══ Extrait ══
L’organisme gouvernemental, qui réglemente le prix du lait à la ferme, a recommandé la semaine dernière une hausse de 2 cents le litre, soit 2,5 %, à partir du 1er septembre. Il s’agit de la deuxième augmentation cette année. La CCL avait également donné son aval en début d’année à une hausse de 8,4 %. Celle-ci est entrée en vigueur le 1er février. À l’autre bout de la chaîne, le prix du lait affiché dans les réfrigérateurs des supermarchés est déterminé au Québec par la Régie des marchés agricoles. Des audiences à ce sujet se tiendront d’ailleurs en juillet. Le coût des produits laitiers comme le yogourt n’est toutefois pas réglementé et il est établi à la suite de négociations entre les détaillants et les transformateurs.

S’il ne remet pas en question le travail de la Commission, Pascal Thériault, agronome et économiste à l’Université McGill, croit que des efforts doivent être déployés pour mieux expliquer les décisions prises.
═══
══ Enregistrements ══
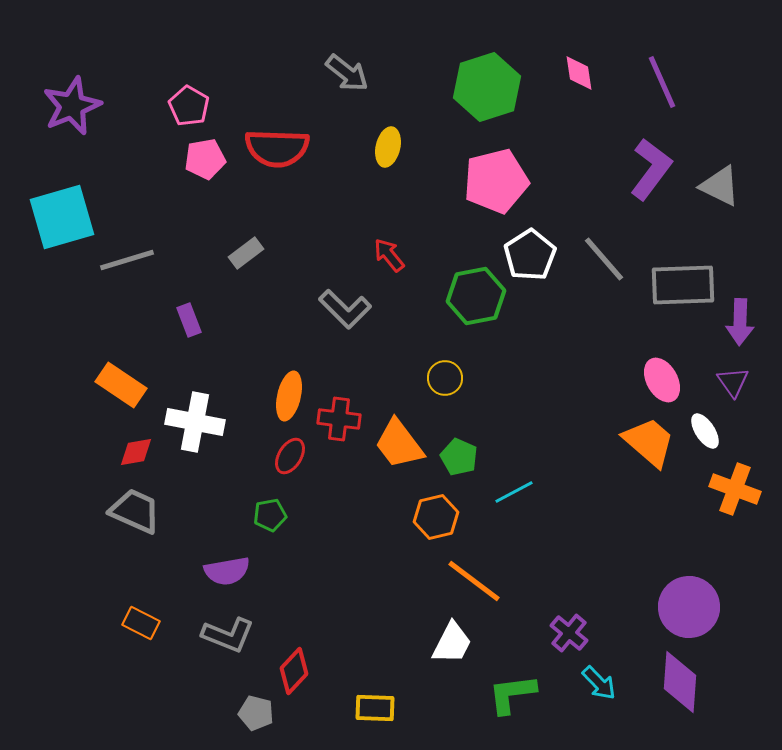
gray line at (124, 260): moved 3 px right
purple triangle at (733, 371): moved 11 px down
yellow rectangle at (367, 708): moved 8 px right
═══
══ Enregistrements ══
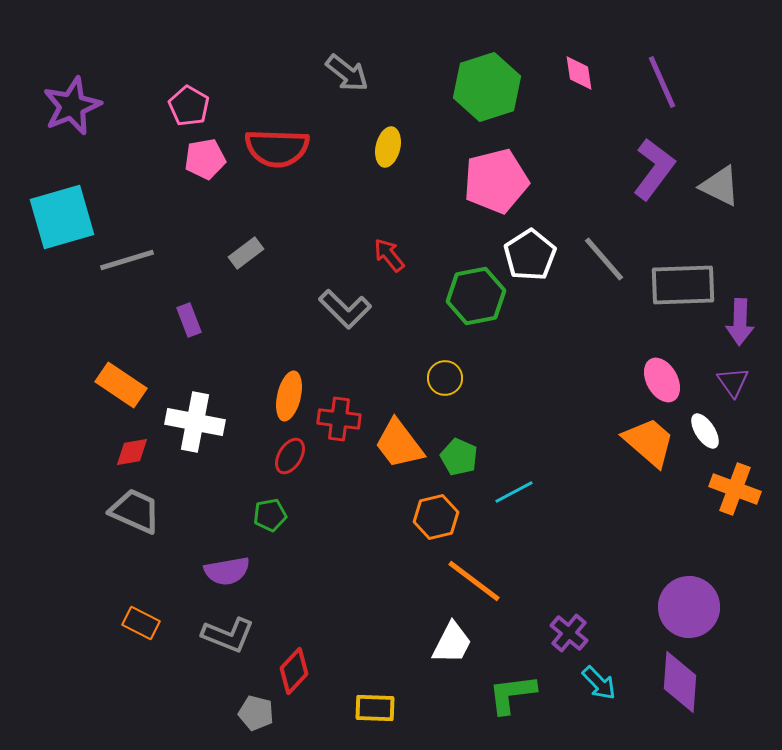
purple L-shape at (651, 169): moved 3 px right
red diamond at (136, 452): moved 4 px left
═══
Consigne: Recopiez sans rien changer tout ce qui va de "L’organisme gouvernemental, qui" jusqu'à "et les transformateurs." dans l'extrait sur le prix du lait.

Résultat attendu:
L’organisme gouvernemental, qui réglemente le prix du lait à la ferme, a recommandé la semaine dernière une hausse de 2 cents le litre, soit 2,5 %, à partir du 1er septembre. Il s’agit de la deuxième augmentation cette année. La CCL avait également donné son aval en début d’année à une hausse de 8,4 %. Celle-ci est entrée en vigueur le 1er février. À l’autre bout de la chaîne, le prix du lait affiché dans les réfrigérateurs des supermarchés est déterminé au Québec par la Régie des marchés agricoles. Des audiences à ce sujet se tiendront d’ailleurs en juillet. Le coût des produits laitiers comme le yogourt n’est toutefois pas réglementé et il est établi à la suite de négociations entre les détaillants et les transformateurs.